Extracted data entries
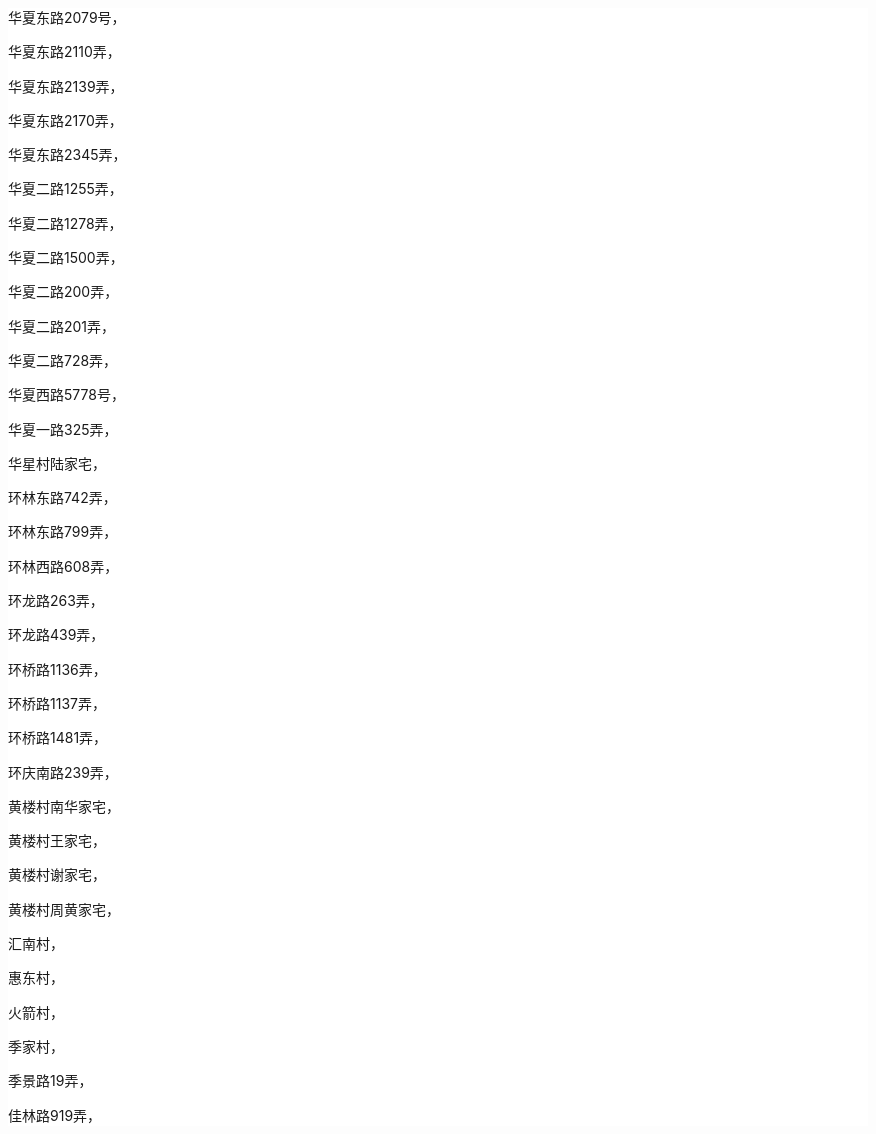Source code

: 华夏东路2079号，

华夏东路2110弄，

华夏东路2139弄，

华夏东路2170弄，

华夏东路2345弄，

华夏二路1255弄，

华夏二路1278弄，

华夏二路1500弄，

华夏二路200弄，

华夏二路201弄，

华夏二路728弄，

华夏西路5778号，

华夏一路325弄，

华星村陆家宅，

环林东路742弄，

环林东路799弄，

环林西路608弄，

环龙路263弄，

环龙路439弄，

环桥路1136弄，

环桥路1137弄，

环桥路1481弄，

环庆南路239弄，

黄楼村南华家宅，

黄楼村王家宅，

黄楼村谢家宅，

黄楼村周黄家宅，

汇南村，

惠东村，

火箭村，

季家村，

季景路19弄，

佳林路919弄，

§ **Activity**:
Reproduce all the source text in the records above line for line, without changing anything, and leave the pictures out of your answer.

§ **Response below**:
Source code

: 华夏东路2079号，

华夏东路2110弄，

华夏东路2139弄，

华夏东路2170弄，

华夏东路2345弄，

华夏二路1255弄，

华夏二路1278弄，

华夏二路1500弄，

华夏二路200弄，

华夏二路201弄，

华夏二路728弄，

华夏西路5778号，

华夏一路325弄，

华星村陆家宅，

环林东路742弄，

环林东路799弄，

环林西路608弄，

环龙路263弄，

环龙路439弄，

环桥路1136弄，

环桥路1137弄，

环桥路1481弄，

环庆南路239弄，

黄楼村南华家宅，

黄楼村王家宅，

黄楼村谢家宅，

黄楼村周黄家宅，

汇南村，

惠东村，

火箭村，

季家村，

季景路19弄，

佳林路919弄，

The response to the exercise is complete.